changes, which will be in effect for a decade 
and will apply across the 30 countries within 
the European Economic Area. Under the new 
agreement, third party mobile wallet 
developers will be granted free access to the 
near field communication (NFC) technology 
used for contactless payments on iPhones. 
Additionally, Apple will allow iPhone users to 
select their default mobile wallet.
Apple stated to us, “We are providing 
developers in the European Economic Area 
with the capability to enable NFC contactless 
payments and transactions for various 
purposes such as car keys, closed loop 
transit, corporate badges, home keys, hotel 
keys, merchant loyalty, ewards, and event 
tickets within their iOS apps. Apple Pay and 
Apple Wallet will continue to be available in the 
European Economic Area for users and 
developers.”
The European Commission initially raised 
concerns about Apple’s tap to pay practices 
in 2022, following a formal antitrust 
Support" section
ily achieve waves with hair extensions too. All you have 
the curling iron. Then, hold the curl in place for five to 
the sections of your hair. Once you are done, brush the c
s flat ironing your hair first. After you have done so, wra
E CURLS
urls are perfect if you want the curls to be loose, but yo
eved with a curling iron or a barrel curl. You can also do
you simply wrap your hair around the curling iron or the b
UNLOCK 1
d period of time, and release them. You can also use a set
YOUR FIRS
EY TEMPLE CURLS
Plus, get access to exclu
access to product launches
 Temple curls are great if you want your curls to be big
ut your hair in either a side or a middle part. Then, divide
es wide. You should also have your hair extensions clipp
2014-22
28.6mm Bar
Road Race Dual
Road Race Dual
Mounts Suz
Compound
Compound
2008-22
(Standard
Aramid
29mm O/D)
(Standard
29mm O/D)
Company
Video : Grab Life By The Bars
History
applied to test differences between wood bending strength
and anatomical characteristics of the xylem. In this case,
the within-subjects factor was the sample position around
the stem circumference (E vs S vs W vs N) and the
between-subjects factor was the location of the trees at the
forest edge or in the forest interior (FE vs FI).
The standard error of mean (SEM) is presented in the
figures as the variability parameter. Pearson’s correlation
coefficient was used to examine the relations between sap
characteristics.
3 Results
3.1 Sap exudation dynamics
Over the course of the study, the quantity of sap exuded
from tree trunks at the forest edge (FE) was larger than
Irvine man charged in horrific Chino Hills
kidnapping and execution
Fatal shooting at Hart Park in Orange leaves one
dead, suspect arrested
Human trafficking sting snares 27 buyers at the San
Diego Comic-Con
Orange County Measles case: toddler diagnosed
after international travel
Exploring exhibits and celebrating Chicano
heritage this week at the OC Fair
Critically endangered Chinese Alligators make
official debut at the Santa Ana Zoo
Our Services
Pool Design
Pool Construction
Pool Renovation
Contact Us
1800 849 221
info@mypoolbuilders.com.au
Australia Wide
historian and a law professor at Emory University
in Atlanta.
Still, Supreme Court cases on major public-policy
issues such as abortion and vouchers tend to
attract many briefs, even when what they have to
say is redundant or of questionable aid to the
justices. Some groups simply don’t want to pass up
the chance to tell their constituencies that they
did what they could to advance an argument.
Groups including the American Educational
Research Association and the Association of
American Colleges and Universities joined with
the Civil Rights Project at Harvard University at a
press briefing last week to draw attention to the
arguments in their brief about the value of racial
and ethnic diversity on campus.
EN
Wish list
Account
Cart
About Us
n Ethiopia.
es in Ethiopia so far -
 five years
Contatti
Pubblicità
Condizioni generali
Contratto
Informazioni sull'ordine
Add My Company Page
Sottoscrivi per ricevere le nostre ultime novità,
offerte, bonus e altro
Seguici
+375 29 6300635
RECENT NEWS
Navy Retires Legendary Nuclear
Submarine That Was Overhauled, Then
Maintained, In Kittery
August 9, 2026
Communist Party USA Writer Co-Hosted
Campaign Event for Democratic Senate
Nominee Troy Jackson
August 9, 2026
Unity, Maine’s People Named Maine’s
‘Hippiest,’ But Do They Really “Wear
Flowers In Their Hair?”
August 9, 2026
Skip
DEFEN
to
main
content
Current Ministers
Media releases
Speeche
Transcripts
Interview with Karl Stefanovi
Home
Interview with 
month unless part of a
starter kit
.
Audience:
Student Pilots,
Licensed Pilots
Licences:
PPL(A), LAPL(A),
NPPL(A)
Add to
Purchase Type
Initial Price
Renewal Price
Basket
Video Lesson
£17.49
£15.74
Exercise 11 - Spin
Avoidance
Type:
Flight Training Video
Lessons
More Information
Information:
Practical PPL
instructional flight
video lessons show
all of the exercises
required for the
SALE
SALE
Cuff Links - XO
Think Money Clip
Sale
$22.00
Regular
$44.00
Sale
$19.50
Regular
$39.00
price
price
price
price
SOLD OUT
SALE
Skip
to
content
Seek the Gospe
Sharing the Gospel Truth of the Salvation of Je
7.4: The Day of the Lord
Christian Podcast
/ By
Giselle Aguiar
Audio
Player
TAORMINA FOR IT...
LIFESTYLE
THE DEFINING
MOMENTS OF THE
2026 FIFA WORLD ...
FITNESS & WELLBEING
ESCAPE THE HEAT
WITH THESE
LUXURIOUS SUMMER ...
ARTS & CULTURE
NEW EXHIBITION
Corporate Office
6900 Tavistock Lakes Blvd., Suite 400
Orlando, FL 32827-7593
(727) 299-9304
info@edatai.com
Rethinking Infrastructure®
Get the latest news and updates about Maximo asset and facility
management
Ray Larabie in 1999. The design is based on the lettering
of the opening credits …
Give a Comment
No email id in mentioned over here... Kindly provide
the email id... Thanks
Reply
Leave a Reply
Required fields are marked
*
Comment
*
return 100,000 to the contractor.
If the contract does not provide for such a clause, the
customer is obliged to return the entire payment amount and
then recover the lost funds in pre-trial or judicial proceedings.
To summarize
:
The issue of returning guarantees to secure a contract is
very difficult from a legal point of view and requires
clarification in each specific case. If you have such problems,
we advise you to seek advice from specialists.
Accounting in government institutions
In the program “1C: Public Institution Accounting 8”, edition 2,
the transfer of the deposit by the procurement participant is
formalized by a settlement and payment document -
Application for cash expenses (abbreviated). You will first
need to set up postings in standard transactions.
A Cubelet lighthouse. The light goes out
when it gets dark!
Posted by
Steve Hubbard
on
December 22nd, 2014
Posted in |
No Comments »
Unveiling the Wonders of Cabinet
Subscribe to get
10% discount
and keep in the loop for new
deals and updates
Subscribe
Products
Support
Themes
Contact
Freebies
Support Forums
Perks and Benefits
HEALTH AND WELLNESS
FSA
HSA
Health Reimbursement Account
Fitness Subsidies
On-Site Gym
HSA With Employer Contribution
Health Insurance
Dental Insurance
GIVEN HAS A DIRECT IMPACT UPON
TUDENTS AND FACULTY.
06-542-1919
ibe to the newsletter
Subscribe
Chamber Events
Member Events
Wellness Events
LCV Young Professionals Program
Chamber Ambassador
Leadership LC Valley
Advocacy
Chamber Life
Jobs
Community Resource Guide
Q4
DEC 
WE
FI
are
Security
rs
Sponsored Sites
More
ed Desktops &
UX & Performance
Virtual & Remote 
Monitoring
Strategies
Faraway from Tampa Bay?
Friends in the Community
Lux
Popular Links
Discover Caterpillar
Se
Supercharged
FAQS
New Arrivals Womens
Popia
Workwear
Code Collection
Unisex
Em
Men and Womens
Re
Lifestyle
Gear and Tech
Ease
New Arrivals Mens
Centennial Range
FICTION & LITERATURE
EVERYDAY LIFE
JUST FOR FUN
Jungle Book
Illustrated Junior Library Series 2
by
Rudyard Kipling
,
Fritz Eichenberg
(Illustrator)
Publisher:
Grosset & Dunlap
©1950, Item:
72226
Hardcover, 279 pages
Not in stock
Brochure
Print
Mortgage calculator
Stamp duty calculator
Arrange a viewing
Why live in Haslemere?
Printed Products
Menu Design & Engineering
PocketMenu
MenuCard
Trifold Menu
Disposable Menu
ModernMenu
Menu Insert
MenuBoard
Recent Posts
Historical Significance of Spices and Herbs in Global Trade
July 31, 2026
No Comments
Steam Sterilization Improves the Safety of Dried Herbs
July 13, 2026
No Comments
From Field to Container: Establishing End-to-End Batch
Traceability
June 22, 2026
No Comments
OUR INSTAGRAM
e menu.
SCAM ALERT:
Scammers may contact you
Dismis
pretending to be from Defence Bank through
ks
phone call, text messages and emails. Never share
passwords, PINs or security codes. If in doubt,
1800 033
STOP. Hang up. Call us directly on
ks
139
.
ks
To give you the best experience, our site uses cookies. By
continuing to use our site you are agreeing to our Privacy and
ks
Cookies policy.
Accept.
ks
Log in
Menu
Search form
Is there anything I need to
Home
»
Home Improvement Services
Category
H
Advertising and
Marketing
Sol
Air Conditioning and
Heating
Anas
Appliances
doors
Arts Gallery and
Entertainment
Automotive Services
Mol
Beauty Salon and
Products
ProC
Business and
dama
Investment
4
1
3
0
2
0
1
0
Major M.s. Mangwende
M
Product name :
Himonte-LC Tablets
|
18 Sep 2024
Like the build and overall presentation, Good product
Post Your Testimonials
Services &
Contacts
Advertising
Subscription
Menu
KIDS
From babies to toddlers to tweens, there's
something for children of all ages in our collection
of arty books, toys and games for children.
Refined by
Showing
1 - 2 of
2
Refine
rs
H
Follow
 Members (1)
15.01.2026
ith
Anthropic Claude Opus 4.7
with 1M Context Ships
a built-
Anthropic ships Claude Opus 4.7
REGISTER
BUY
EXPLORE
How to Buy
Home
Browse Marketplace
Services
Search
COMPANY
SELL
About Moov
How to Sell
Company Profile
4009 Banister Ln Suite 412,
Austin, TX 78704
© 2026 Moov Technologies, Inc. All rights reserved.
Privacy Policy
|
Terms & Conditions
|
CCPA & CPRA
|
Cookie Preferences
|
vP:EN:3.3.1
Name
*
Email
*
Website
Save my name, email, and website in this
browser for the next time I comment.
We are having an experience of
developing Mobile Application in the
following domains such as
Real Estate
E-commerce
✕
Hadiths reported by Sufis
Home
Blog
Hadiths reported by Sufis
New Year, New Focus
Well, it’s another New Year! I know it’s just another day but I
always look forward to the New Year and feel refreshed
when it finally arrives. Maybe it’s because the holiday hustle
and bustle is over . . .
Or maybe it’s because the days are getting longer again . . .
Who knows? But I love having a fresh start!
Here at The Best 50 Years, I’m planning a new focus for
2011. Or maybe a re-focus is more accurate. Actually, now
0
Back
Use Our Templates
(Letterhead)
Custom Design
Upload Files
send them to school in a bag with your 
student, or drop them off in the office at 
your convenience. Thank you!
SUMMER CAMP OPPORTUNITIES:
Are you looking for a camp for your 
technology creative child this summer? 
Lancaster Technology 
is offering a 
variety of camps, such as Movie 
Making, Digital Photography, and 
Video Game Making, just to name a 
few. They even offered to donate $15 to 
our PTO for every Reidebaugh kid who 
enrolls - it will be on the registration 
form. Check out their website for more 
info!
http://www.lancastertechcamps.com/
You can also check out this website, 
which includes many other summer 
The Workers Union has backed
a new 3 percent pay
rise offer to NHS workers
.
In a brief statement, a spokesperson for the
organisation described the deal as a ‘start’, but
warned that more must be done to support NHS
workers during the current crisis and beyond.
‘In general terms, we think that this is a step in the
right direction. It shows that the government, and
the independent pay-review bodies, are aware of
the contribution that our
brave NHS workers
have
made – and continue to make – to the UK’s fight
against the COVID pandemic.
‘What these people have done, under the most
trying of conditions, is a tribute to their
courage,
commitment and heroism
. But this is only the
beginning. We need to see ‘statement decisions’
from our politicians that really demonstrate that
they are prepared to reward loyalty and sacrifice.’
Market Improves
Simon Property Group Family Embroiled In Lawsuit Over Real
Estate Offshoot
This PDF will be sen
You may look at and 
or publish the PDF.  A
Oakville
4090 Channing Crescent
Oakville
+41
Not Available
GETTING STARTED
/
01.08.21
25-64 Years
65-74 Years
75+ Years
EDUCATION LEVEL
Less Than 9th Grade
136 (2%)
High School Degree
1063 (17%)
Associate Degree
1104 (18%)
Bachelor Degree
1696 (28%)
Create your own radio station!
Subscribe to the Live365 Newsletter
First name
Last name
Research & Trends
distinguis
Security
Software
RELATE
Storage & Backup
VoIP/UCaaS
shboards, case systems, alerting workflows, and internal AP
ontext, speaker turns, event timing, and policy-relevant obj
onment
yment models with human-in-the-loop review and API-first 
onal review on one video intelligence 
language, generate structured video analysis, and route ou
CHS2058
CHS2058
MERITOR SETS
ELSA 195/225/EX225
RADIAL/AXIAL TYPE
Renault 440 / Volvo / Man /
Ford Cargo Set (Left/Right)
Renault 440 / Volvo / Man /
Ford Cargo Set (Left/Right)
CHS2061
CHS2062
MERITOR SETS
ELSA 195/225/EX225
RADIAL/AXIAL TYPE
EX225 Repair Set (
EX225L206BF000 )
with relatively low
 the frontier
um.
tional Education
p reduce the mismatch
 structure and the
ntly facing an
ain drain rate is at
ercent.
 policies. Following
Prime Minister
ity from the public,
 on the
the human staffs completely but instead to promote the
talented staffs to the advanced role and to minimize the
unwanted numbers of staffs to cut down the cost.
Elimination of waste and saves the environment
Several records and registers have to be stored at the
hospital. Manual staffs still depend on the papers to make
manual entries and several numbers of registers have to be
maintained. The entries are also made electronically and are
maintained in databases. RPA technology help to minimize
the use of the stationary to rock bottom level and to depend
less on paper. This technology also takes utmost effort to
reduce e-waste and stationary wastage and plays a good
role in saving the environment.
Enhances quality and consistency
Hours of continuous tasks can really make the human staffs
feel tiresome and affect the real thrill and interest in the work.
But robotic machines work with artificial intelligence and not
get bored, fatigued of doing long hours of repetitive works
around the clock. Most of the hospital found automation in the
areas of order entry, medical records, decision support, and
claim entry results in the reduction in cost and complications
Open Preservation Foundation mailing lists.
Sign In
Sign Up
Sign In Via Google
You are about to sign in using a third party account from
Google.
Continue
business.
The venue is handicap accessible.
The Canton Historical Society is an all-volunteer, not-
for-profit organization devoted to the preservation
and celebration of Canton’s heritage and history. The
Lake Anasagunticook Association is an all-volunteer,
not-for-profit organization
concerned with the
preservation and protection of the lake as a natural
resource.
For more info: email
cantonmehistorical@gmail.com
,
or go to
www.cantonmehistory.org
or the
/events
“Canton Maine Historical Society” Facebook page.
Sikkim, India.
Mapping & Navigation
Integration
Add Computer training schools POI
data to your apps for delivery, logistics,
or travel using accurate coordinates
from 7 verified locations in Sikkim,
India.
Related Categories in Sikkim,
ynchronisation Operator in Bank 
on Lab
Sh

Job item »
Copy the lines from the start of the entries through the line containing "Additionally, Apple will", inclusive, changing "developers" to "programmers" and leaving everything else the same.

Response to the task »
changes, which will be in effect for a decade 
and will apply across the 30 countries within 
the European Economic Area. Under the new 
agreement, third party mobile wallet 
programmers will be granted free access to the 
near field communication (NFC) technology 
used for contactless payments on iPhones. 
Additionally, Apple will allow iPhone users to 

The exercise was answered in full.